The third group of papers exposes the interplay of real experience and imagined islands. In this category, Felicitas Schmieder offers a compelling and well-illustrated article on paradise islands in cartographic representations. Medieval thinkers and cartographers often mixed together the locus delicarium and insulae fortunate traditions to identify islands that were the home of Paradise. Schmieder examines the case of the Canary Islands and the Islands of Saint Brenden, showing that "the finding and clear identification of traditionally 'known' geographical items did not, in the later Middle Ages, lead to abandoning different readings" (12). She closes her piece by cautioning scholars that the spiritual, economic, military, and historical motivations for the search for paradisiacal islands cannot be neatly separated into distinct categories.
Else Mundal's article discusses both the Old Norse and Irish traditions about the mysterious island Hvítramannaland located somewhere west of Ireland. In these tales, Hvítramannaland, also known as Great Ireland, was a place inhabited by real people, although it might also be a place of no return. Mundal concludes that the stories about Hvítramannaland were traditional Irish tales modified by real Viking encounters with hostile Native Americans.
Margaret Elphingstone reflects upon the concept of the Unknown Island, proposing that it is both beyond the boundaries of geographical knowledge and yet real. It is sometimes an island previously unknown to the readers of the text, such as Pytheas' descriptions of Britain in the Hellenistic period; in other cases, such as the islands Brendan encounters, the Unknown Island is magic and wonderful. Rather than being a research paper, this contribution is more of a thought piece about the concept of Unknown Island as a driver of discovery and its persistent aloofness.
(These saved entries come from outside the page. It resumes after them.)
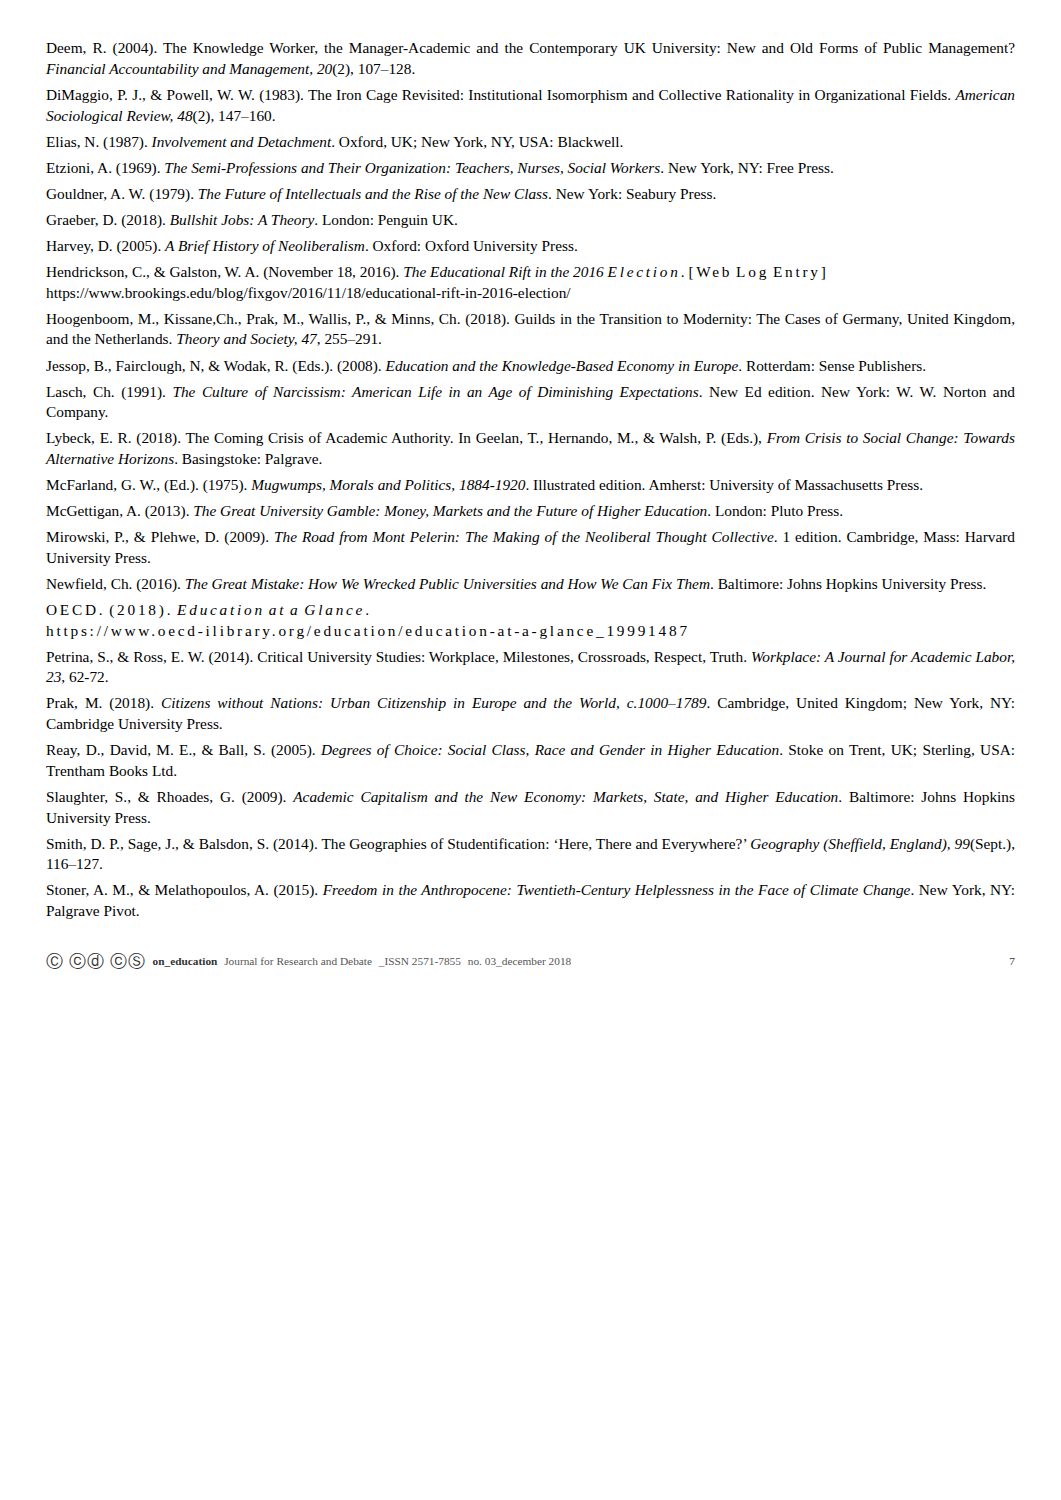Deem, R. (2004). The Knowledge Worker, the Manager-Academic and the Contemporary UK University: New and Old Forms of Public Management? Financial Accountability and Management, 20(2), 107–128.
DiMaggio, P. J., & Powell, W. W. (1983). The Iron Cage Revisited: Institutional Isomorphism and Collective Rationality in Organizational Fields. American Sociological Review, 48(2), 147–160.
Elias, N. (1987). Involvement and Detachment. Oxford, UK; New York, NY, USA: Blackwell.
Etzioni, A. (1969). The Semi-Professions and Their Organization: Teachers, Nurses, Social Workers. New York, NY: Free Press.
Gouldner, A. W. (1979). The Future of Intellectuals and the Rise of the New Class. New York: Seabury Press.
Graeber, D. (2018). Bullshit Jobs: A Theory. London: Penguin UK.
Harvey, D. (2005). A Brief History of Neoliberalism. Oxford: Oxford University Press.
Hendrickson, C., & Galston, W. A. (November 18, 2016). The Educational Rift in the 2016 Election. [Web Log Entry]
https://www.brookings.edu/blog/fixgov/2016/11/18/educational-rift-in-2016-election/
Hoogenboom, M., Kissane,Ch., Prak, M., Wallis, P., & Minns, Ch. (2018). Guilds in the Transition to Modernity: The Cases of Germany, United Kingdom, and the Netherlands. Theory and Society, 47, 255–291.
Jessop, B., Fairclough, N, & Wodak, R. (Eds.). (2008). Education and the Knowledge-Based Economy in Europe. Rotterdam: Sense Publishers.
Lasch, Ch. (1991). The Culture of Narcissism: American Life in an Age of Diminishing Expectations. New Ed edition. New York: W. W. Norton and Company.
Lybeck, E. R. (2018). The Coming Crisis of Academic Authority. In Geelan, T., Hernando, M., & Walsh, P. (Eds.), From Crisis to Social Change: Towards Alternative Horizons. Basingstoke: Palgrave.
McFarland, G. W., (Ed.). (1975). Mugwumps, Morals and Politics, 1884-1920. Illustrated edition. Amherst: University of Massachusetts Press.
McGettigan, A. (2013). The Great University Gamble: Money, Markets and the Future of Higher Education. London: Pluto Press.
Mirowski, P., & Plehwe, D. (2009). The Road from Mont Pelerin: The Making of the Neoliberal Thought Collective. 1 edition. Cambridge, Mass: Harvard University Press.
Newfield, Ch. (2016). The Great Mistake: How We Wrecked Public Universities and How We Can Fix Them. Baltimore: Johns Hopkins University Press.
OECD. (2018). Education at a Glance.
https://www.oecd-ilibrary.org/education/education-at-a-glance_19991487
Petrina, S., & Ross, E. W. (2014). Critical University Studies: Workplace, Milestones, Crossroads, Respect, Truth. Workplace: A Journal for Academic Labor, 23, 62-72.
Prak, M. (2018). Citizens without Nations: Urban Citizenship in Europe and the World, c.1000–1789. Cambridge, United Kingdom; New York, NY: Cambridge University Press.
Reay, D., David, M. E., & Ball, S. (2005). Degrees of Choice: Social Class, Race and Gender in Higher Education. Stoke on Trent, UK; Sterling, USA: Trentham Books Ltd.
Slaughter, S., & Rhoades, G. (2009). Academic Capitalism and the New Economy: Markets, State, and Higher Education. Baltimore: Johns Hopkins University Press.
Smith, D. P., Sage, J., & Balsdon, S. (2014). The Geographies of Studentification: ‘Here, There and Everywhere?’ Geography (Sheffield, England), 99(Sept.), 116–127.
Stoner, A. M., & Melathopoulos, A. (2015). Freedom in the Anthropocene: Twentieth-Century Helplessness in the Face of Climate Change. New York, NY: Palgrave Pivot.
Ⓒ ⓒⓓ ⓒⓈ on_education Journal for Research and Debate _ISSN 2571-7855 no. 03_december 2018 7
I believe the three themes I've described above can be useful for thinking about how these papers fit together. The odd man out in this is Torben Kjersgaard Nielsen's piece on medieval asceticism. His article argues that the bodily exercise of asceticism marginalized the body and the religious practitioner (who Nielsen calls an "athlete") while at the same time honoring the body and the athlete as an instrument of salvation. While this article may offer some interesting interpretations of the meaning of medieval asceticism, I do not see how it fits within the scope of this book on islands. The editors tried to classify it under the theme, "the human body as an island of religious achievement" (2), but this is a big stretch--the article itself never uses the term island, although it does talk about isolation of the body and religious ascetics.
Overall, these papers leave the reader wanting more. About half of them are too short to fully explore their topics since they are relatively unmodified conference presentations. There are, however, interesting ideas and food for thought presented in many of the essays. Readers unfamiliar with Norse sources in particular get a nice taste of these materials. The authors generally included both original source material and English translations, although the placement of one or the other in the footnotes versus the text was left up to each author and some even changed in different sections of their text. In addition to making readers aware of Nordic sources, much of the scholarship referenced in the footnotes is in Nordic languages, and it is always welcome to have some discussion in English of this substantial body of work.